SoylentNews is people
SoylentNews
A staggering 95 percent of enterprise SAP installations contain high-severity vulnerabilities that could allow systems to be hijacked, researchers say. Researchers from SAP security tools vendor Onapsis say attackers can target the SAP installs to pivot from low to high integrity systems, execute admin privilege commands, and create J2EE backdoors.
Onapsis chief executive Mariano Nunez says the 250,000 SAP customers are exposed for an average of 18 months from when vulnerabilities surface, with SAP taking some 12 months to develop patches.
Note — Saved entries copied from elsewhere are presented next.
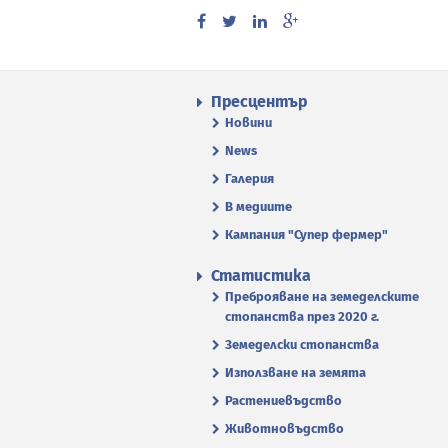
Пресцентър
Новини
News
Галерия
В медиите
Кампания "Супер фермер"
Статистика
Преброяване на земеделските
стопанства през 2020 г.
Земеделски стопанства
Използване на земята
Растениевъдство
Животновъдство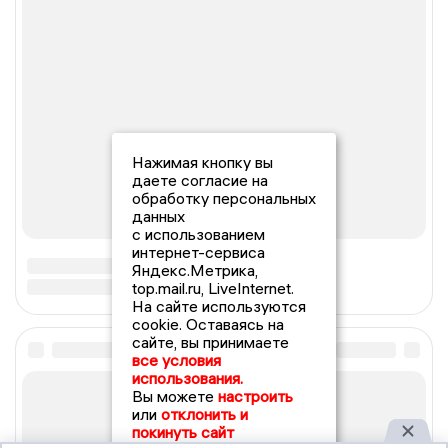
Нажимая кнопку вы
даете согласие на
обработку персональных
данных
с использованием
интернет-сервиса
Яндекс.Метрика,
top.mail.ru, LiveInternet.
На сайте используются
cookie. Оставаясь на
сайте, вы принимаете
все условия
использования.
Вы можете
настроить
или
отклонить и
покинуть сайт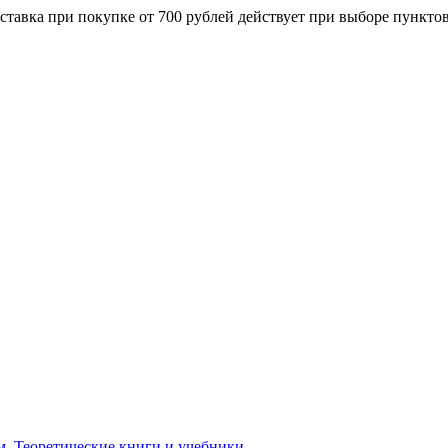
ставка при покупке от 700 рублей действует при выборе пункто
м. Теоретические книги и учебники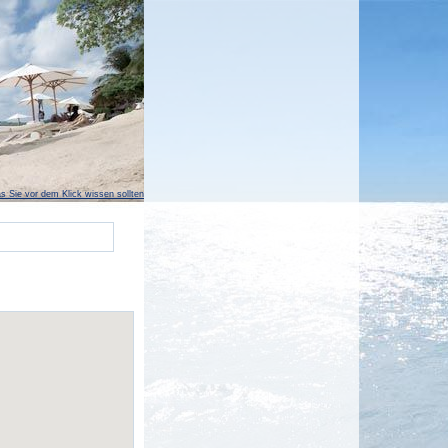
s Sie vor dem Klick wissen sollten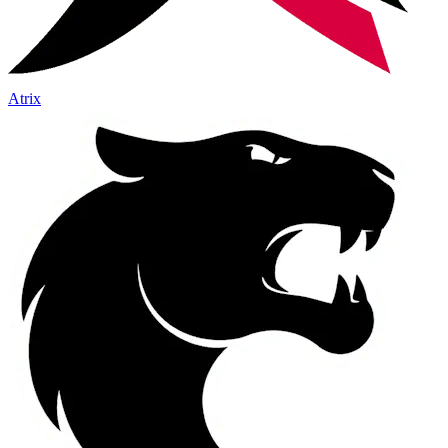
Atrix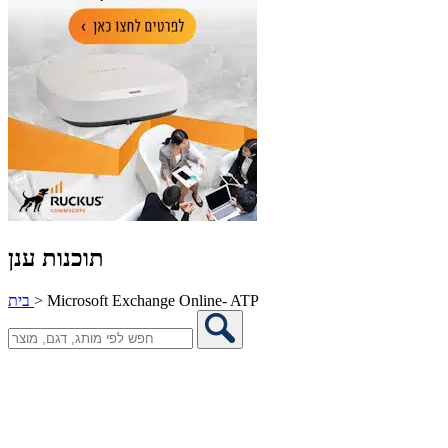
תוכנות ענן
Microsoft Exchange Online- ATP
>
בית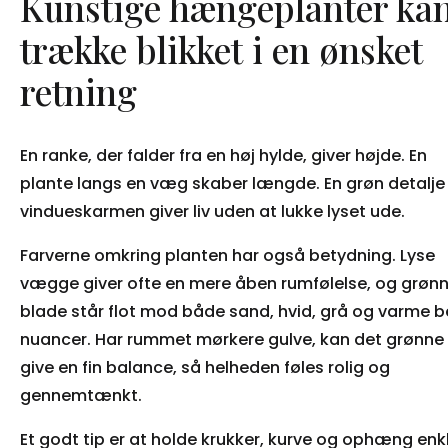
Kunstige hængeplanter ka
trække blikket i en ønsket
retning
En ranke, der falder fra en høj hylde, giver højde. En
plante langs en væg skaber længde. En grøn detalje 
vindueskarmen giver liv uden at lukke lyset ude.
Farverne omkring planten har også betydning. Lyse
vægge giver ofte en mere åben rumfølelse, og grøn
blade står flot mod både sand, hvid, grå og varme b
nuancer. Har rummet mørkere gulve, kan det grønne
give en fin balance, så helheden føles rolig og
gennemtænkt.
Et godt tip er at holde krukker, kurve og ophæng enkl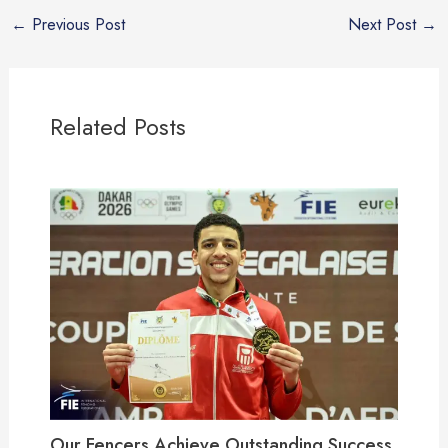
←
Previous Post
Next Post
→
Related Posts
Our Fencers Achieve Outstanding Success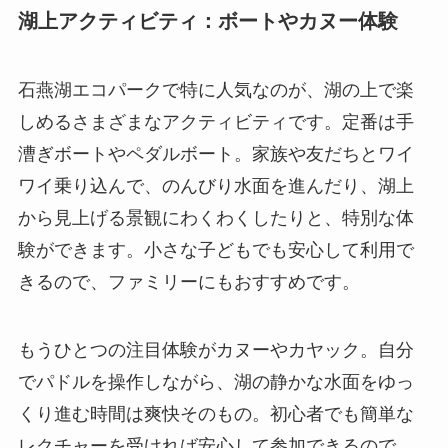
湖上アクティビティ：ボートやカヌー体験
石燕湖エコパークで特に人気なのが、湖の上で楽
しめるさまざまなアクティビティです。定番は手
漕ぎボートやペダルボート。家族や友だちとワイ
ワイ乗り込んで、のんびり水面を進んだり、湖上
から見上げる景観にわくわくしたりと、特別な体
験ができます。小さな子どもでも安心して利用で
きるので、ファミリーにもおすすめです。
もうひとつの注目体験がカヌーやカヤック。自分
でパドルを操作しながら、湖の静かな水面をゆっ
くり進む時間は爽快そのもの。初心者でも簡単な
レクチャーを受ければ安心して参加できるので、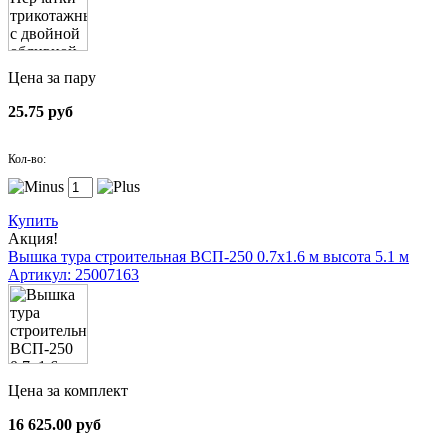
Цена за пару
25.75 руб
Кол-во:
Купить
Акция!
Вышка тура строительная ВСП-250 0.7х1.6 м высота 5.1 м
Артикул: 25007163
Цена за комплект
16 625.00 руб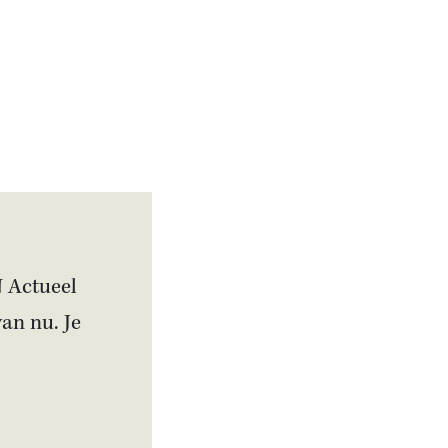
Actueel
Artikel
Metereologen ruziën
N Actueel
over D-Day in film
van nu. Je
‘Pressure’
Interview
In Florence waren niet
de huizen, maar de
huwelijken
onbetaalbaar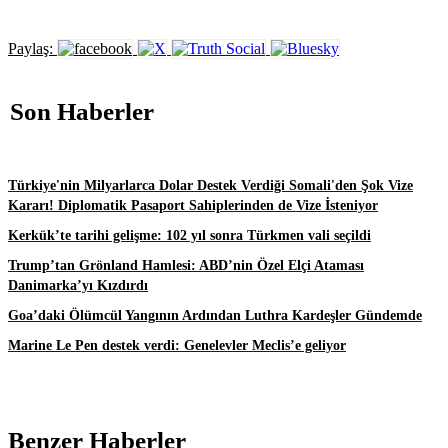
Paylaş:
Son Haberler
Türkiye'nin Milyarlarca Dolar Destek Verdiği Somali'den Şok Vize
Kararı! Diplomatik Pasaport Sahiplerinden de Vize İsteniyor
Kerkük’te tarihi gelişme: 102 yıl sonra Türkmen vali seçildi
Trump’tan Grönland Hamlesi: ABD’nin Özel Elçi Ataması
Danimarka’yı Kızdırdı
Goa’daki Ölümcül Yangının Ardından Luthra Kardeşler Gündemde
Marine Le Pen destek verdi: Genelevler Meclis’e geliyor
Benzer Haberler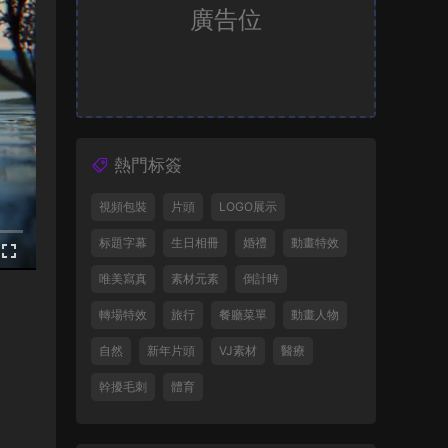
廣告位
熱門标簽
視頻包裝
片頭
LOGO展示
标題字幕
生日相冊
婚禮
動畫特效
唯美寫真
素材元素
倒計時
轉場特效
旅行
餐廳菜單
動畫人物
自然
新年片頭
VJ素材
醫療
幹擾毛刺
體育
"The big surprise is that SAP cyber security is falling through the cracks at most companies due to a responsibility gap between the SAP operations team and the IT security team,” Nunez says. "The truth is that most patches applied are not security-related, are late or introduce further operational risk." The Boston firm found SAP pumped out 391 patches last year of which half were labeled high priority.
Nunez lay blame in part on SAP HANA which he says is responsible for a whopping 450 percent increase in the number of security patches. "This trend is not only continuing, but exacerbating with SAP HANA ... positioned in the center of the SAP ecosystem [where] data stored in SAP platforms now must be protected both in the cloud and on-premise,” Nunez says.
http://www.theregister.co.uk/2015/05/08/sap_95_percent_vulnerable/
(Score: 3, Interesting) by ThG on Saturday May 09 2015, @08:28AM
I had the *joy* to work with this system at university (nothing too serious, just lecture stuff), and I'm not the least bit surprised by this.
SAP is so broken, with so many flaws, that systemd looks like a pretty decent project in comparison.
I would rather kill myself than having to work that SAP ERP ever again.